In the end, both films lack adequate historical and cultural contexts. Three examples will suffice. Although both films acknowledge Yves’ origins in Algeria and how the troubles over the Algerian War induced his breakdown and subsequent discharge from the army, they might have done more with decolonization and the colonial elements and especially the North African influences in his collections. Second, these films rightly note the role of Christian Dior in identifying and promoting the young Yves and also briefly mention stylistic similarities to Chanel’s dandy look. However, they fail to situate his style within the fashion trends of the 1960s and 1970s. Third, both films show how Yves was inspired to create his Mondrian dress from a book on Mondrian, but they leave out other cultural influences (such as the theatre) on his designs. Of course, the same might be said of most of publications on Saint Laurent or more precisely his style.[5] Anyone who has been influenced by sociologist Pierre Bourdieu’s work on the 1960s and 1970s fashion revolutions believes that individual creators are manifestations of the field of cultural production.[6] Of course, bio-pics are by definition about individuals and these two films cover long swathes of Saint Laurent’s life, making a more nuanced and contextualized approach difficult and perhaps impossible. Bonello’s version could easily be cut by half an hour or more, while still leaving little room for a more historically grounded approach. Whatever my reservations, the two movies succeed in covering the designer’s long career and mental states, each in its own way offering great viewing pleasure and many opportunities for interpretation, historical and otherwise.
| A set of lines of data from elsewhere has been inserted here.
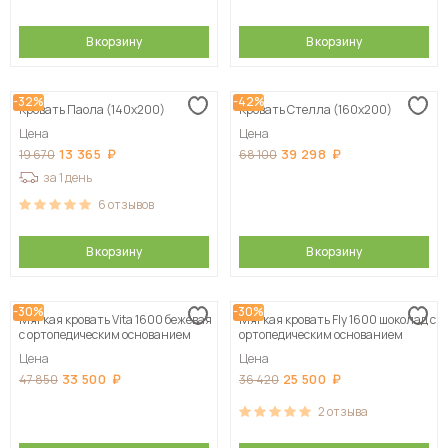
В корзину
В корзину
-32%
-42%
Кровать Паола (140х200)
Кровать Стелла (160х200)
Цена
Цена
13 365
39 298
19 670
68 100
за 1 день
6
отзывов
В корзину
В корзину
-30%
-30%
Мягкая кровать Vita 1600 бежевая
Мягкая кровать Fly 1600 шоколад с
с ортопедическим основанием
ортопедическим основанием
Цена
Цена
33 500
25 500
47 850
36 420
2
отзыва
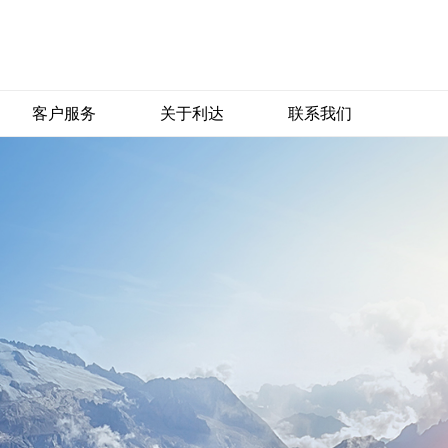
客户服务
关于利达
联系我们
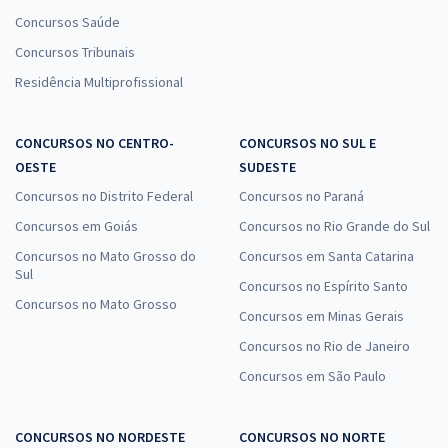
Concursos Saúde
Concursos Tribunais
Residência Multiprofissional
CONCURSOS NO CENTRO-
CONCURSOS NO SUL E
OESTE
SUDESTE
Concursos no Distrito Federal
Concursos no Paraná
Concursos em Goiás
Concursos no Rio Grande do Sul
Concursos no Mato Grosso do
Concursos em Santa Catarina
Sul
Concursos no Espírito Santo
Concursos no Mato Grosso
Concursos em Minas Gerais
Concursos no Rio de Janeiro
Concursos em São Paulo
CONCURSOS NO NORDESTE
CONCURSOS NO NORTE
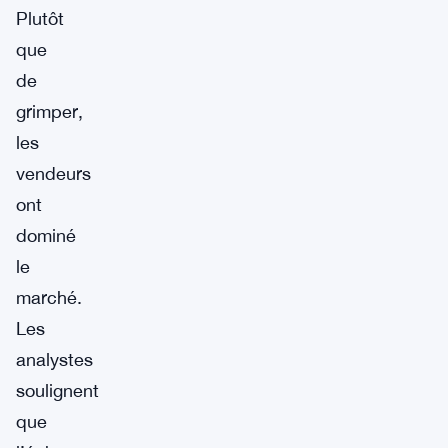
Plutôt
que
de
grimper,
les
vendeurs
ont
dominé
le
marché.
Les
analystes
soulignent
que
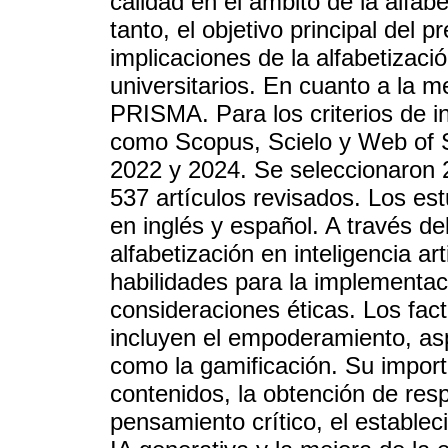
calidad en el ámbito de la alfabet
tanto, el objetivo principal del p
implicaciones de la alfabetización
universitarios. En cuanto a la 
PRISMA. Para los criterios de i
como Scopus, Scielo y Web of S
2022 y 2024. Se seleccionaron 2
537 artículos revisados. Los es
en inglés y español. A través de
alfabetización en inteligencia ar
habilidades para la implementaci
consideraciones éticas. Los fac
incluyen el empoderamiento, asp
como la gamificación. Su import
contenidos, la obtención de res
pensamiento crítico, el establec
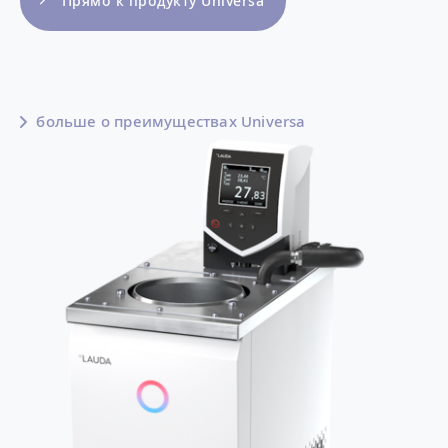
Прямо к продукту Universa
больше о преимуществах Universa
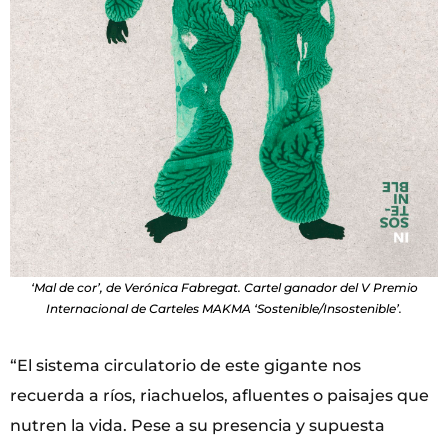
‘Mal de cor’, de Verónica Fabregat. Cartel ganador del V Premio
Internacional de Carteles MAKMA ‘Sostenible/Insostenible’.
“El sistema circulatorio de este gigante nos
recuerda a ríos, riachuelos, afluentes o paisajes que
nutren la vida. Pese a su presencia y supuesta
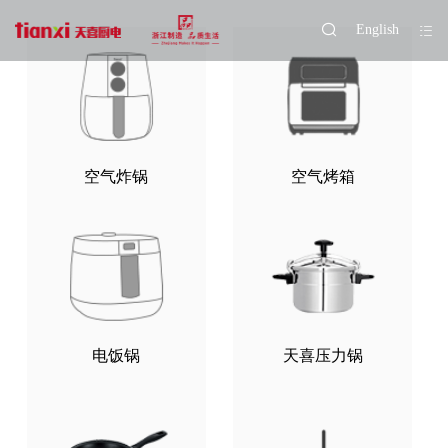
English
空气炸锅
空气烤箱
电饭锅
天喜压力锅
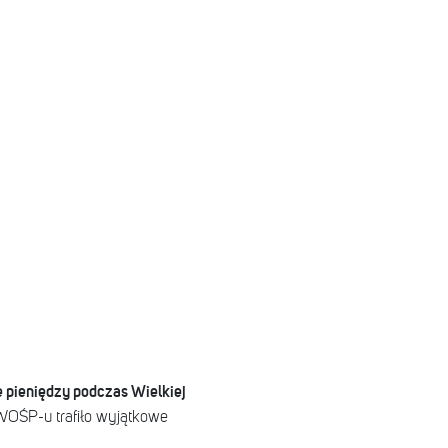
e pieniędzy podczas Wielkiej
 WOŚP-u trafiło wyjątkowe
Jalil Lespert, Director, Yves Saint Laurent, 2014, Color, 106 min, France, Belgium, Wy Productions, SND, Cinéfrance 1888, Hérodiade, Umedia.
Bertrand Bonello, Director, Saint-Laurent, 2014, Color, 150 min, France, Belgium, Mandarin Films, EuropaCorp, Orange Studio, Arte France Cinema, Scope Pictures.
- Alicia Drake, The Beautiful Fall: Fashion, Genius and Glorious Excess in 1970s Paris (London: Bloomsbury Publishing, 2007) covers the combination of drug, drink, sexual excess and fashion innovation in the 1970s, paying as much attention to Lagerfeld and his coterie as she gives to Saint Laurent and his coterie.
- Hannah Marriot, `Yves Saint Laurent movie: a costume designer`s biggest challenge,` The Guardian, 18 March 2014, and “Anaïs Romand on designing costumes for ‘Saint Laurent, Style, ’May 16, 2014.
- Christopher Breward, “Couture as Queer Auto/biography,” in A Queer History of Fashion: From the Closet to the Catwalk (New Haven: Yale U.P. in cooperation with the Fashion Institute of Technology, 2013) p, 118 and 121, identifies both the trend to couturiers writing autobiographies and the trope in many of their autobiographies.
- Laurence Benaïm, Yves Saint Laurent, new ed. (Paris: Grasset, 2002).
- A partial exception would be Yves Saint Laurent Style (New York: Abrams, 2008), especially the contributions of a fine fashion historian, Florence Müller.
- Pierre Bourdieu and Yvette Delsaut, “Le Couturier et sa griffe: Contribution à un théorie de la magie,” Actes de la recherche en sciences sociale; I (Jan. 1975), and “Haute Couture and Haute Culture,” in Sociology in Question (London: Sage, 1993).